On the constructive-memory framework, the same machinery that recombines stored elements to imagine the future also produces predictable memory errors — gist intrusions, misattributions, imagination inflation. Fallibility is thus the cost of a flexible, generative system, not evidence of a broken archive. Memory is for using the past, not for faithfully storing it.
the three stages
Encoding (getting information in), storage (keeping it over time), and retrieval (getting it back out). Forgetting is a failure at one of the three.
Note
The flat tail is the good news. Because loss slows so sharply, a single well-timed review catches the memory before the cliff — the whole principle behind the Fading Ink, the review-what's-fading tool this college is built around.
The curve is only half the story. The other half is stranger: even the memories you keep do not stay fixed. Retrieval rebuilds them, and the rebuild can be edited. In 1974 Elizabeth Loftus and John Palmer showed people a film of a car crash, then asked how fast the cars were going. They changed one word. People asked how fast the cars smashed into each other gave higher speed estimates than those asked how fast they hit — and a week later, the smashed group was more likely to "remember" broken glass that was never in the film. The question had rewritten the memory.
Why is this true?
If memory rebuilds itself each time, why does it feel like a faithful recording?
Because the reconstruction is seamless and fast, and it comes wrapped in confidence. You never feel the rebuilding happen, so the finished memory arrives feeling whole and original — the same reason you never notice your brain filling the eye's blind spot.
So memory is neither a vault nor a video. It is a three-stage process — in, held, out — that loses most of what it will lose in the first day and then holds the rest stubbornly, and that rebuilds every memory it hands back, sometimes editing as it goes. This is not a design flaw. A system that recombines the past is also the one that lets you plan a future you have never seen. The cost of that flexibility is that you must hold even your surest memories a little loosely, and let a well-timed review, not a single cram, do the keeping.
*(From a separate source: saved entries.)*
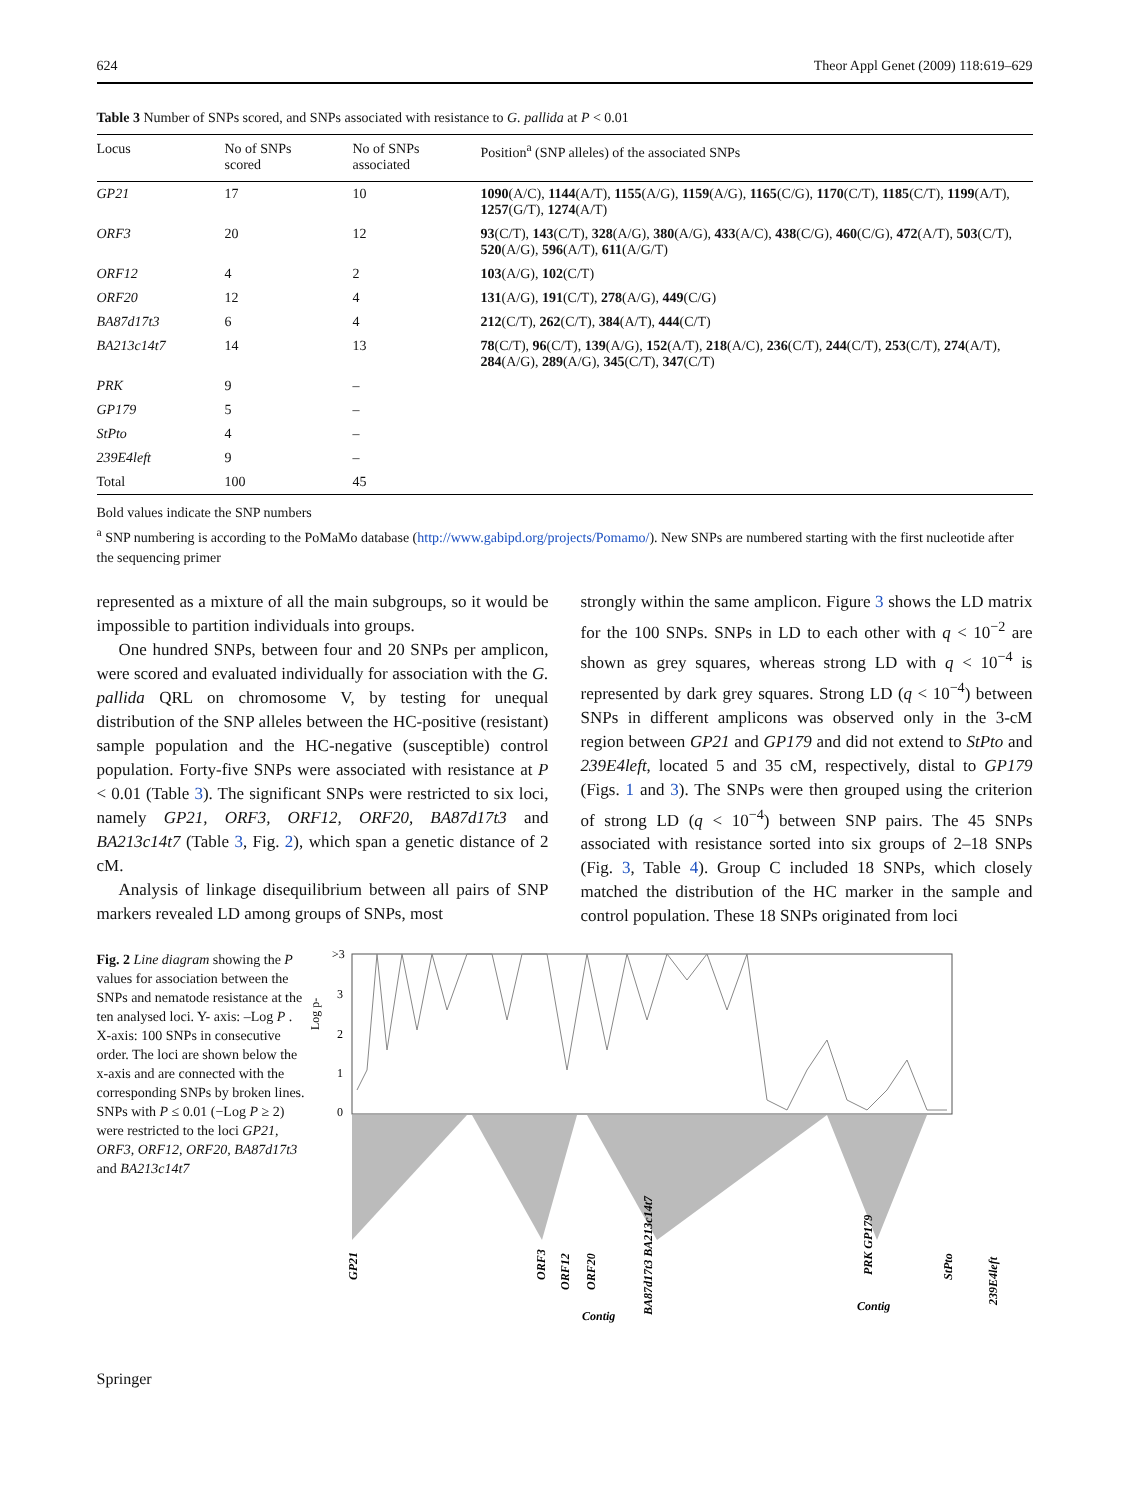624 Theor Appl Genet (2009) 118:619–629
Table 3 Number of SNPs scored, and SNPs associated with resistance to G. pallida at P < 0.01
| Locus | No of SNPs scored | No of SNPs associated | Position<sup>a</sup> (SNP alleles) of the associated SNPs |
| --- | --- | --- | --- |
| GP21 | 17 | 10 | 1090 (A/C), 1144 (A/T), 1155 (A/G), 1159 (A/G), 1165 (C/G), 1170 (C/T), 1185 (C/T), 1199 (A/T), 1257 (G/T), 1274 (A/T) |
| ORF3 | 20 | 12 | 93 (C/T), 143 (C/T), 328 (A/G), 380 (A/G), 433 (A/C), 438 (C/G), 460 (C/G), 472 (A/T), 503 (C/T), 520 (A/G), 596 (A/T), 611 (A/G/T) |
| ORF12 | 4 | 2 | 103 (A/G), 102 (C/T) |
| ORF20 | 12 | 4 | 131 (A/G), 191 (C/T), 278 (A/G), 449 (C/G) |
| BA87d17t3 | 6 | 4 | 212 (C/T), 262 (C/T), 384 (A/T), 444 (C/T) |
| BA213c14t7 | 14 | 13 | 78 (C/T), 96 (C/T), 139 (A/G), 152 (A/T), 218 (A/C), 236 (C/T), 244 (C/T), 253 (C/T), 274 (A/T), 284 (A/G), 289 (A/G), 345 (C/T), 347 (C/T) |
| PRK | 9 | – | |
| GP179 | 5 | – | |
| StPto | 4 | – | |
| 239E4left | 9 | – | |
| Total | 100 | 45 | |
Bold values indicate the SNP numbers
<sup>a</sup> SNP numbering is according to the PoMaMo database (http://www.gabipd.org/projects/Pomamo/). New SNPs are numbered starting with the first nucleotide after the sequencing primer
represented as a mixture of all the main subgroups, so it would be impossible to partition individuals into groups.
One hundred SNPs, between four and 20 SNPs per amplicon, were scored and evaluated individually for association with the G. pallida QRL on chromosome V, by testing for unequal distribution of the SNP alleles between the HC-positive (resistant) sample population and the HC-negative (susceptible) control population. Forty-five SNPs were associated with resistance at P < 0.01 (Table 3). The significant SNPs were restricted to six loci, namely GP21, ORF3, ORF12, ORF20, BA87d17t3 and BA213c14t7 (Table 3, Fig. 2), which span a genetic distance of 2 cM.
Analysis of linkage disequilibrium between all pairs of SNP markers revealed LD among groups of SNPs, most
strongly within the same amplicon. Figure 3 shows the LD matrix for the 100 SNPs. SNPs in LD to each other with q < 10<sup>−2</sup> are shown as grey squares, whereas strong LD with q < 10<sup>−4</sup> is represented by dark grey squares. Strong LD (q < 10<sup>−4</sup>) between SNPs in different amplicons was observed only in the 3-cM region between GP21 and GP179 and did not extend to StPto and 239E4left, located 5 and 35 cM, respectively, distal to GP179 (Figs. 1 and 3). The SNPs were then grouped using the criterion of strong LD (q < 10<sup>−4</sup>) between SNP pairs. The 45 SNPs associated with resistance sorted into six groups of 2–18 SNPs (Fig. 3, Table 4). Group C included 18 SNPs, which closely matched the distribution of the HC marker in the sample and control population. These 18 SNPs originated from loci
Fig. 2 Line diagram showing the P values for association between the SNPs and nematode resistance at the ten analysed loci. Y- axis: –Log P . X-axis: 100 SNPs in consecutive order. The loci are shown below the x-axis and are connected with the corresponding SNPs by broken lines. SNPs with P ≤ 0.01 (−Log P ≥ 2) were restricted to the loci GP21, ORF3, ORF12, ORF20, BA87d17t3 and BA213c14t7
>3
3
2
1
0
Log p-
GP21
ORF3
ORF12
ORF20
BA87d17t3 BA213c14t7
PRK GP179
StPto
239E4left
Contig
Contig
Springer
Practice — new ink and old, interleaved
1.From an earlier folio: prolonged stress floods the body with cortisol. Given that chronic cortisol can affect memory systems, what would you expect in someone under relentless, unresolved stress?
2.Given the forgetting curve, when is the best time to review something you want to keep?
3.From an earlier folio: the lesion method uses injuries that nature, not the researcher, assigns. Why does that make it weaker than a true experiment?
4.From an earlier folio: the lesion method links a region to a job by what is lost when it is damaged. Some patients, after damage to a deep brain region, can no longer form new long-term memories. What does the lesion method conclude?
5.Gage's memory, speech, and movement were spared, but his planning and restraint were not. What does this pattern suggest about the frontal lobe?
6.Name the three stages of memory and say which one fails in a tip-of-the-tongue moment.
Encoding, storage, and retrieval; a tip-of-the-tongue moment is a retrieval failure — the memory is stored but momentarily inaccessible.
How close were you? Grade yourself honestly — it sets your review date.
7.Which chemical drives the fast, within-a-second part of the response, and where is it released?
8.From an earlier folio: both perception and memory are described as "constructed." What do the two ideas share?
9.In one sentence, explain what the word "reconstruction" means when applied to memory.
10.What is the best description of inattentional blindness, as shown by the gorilla study?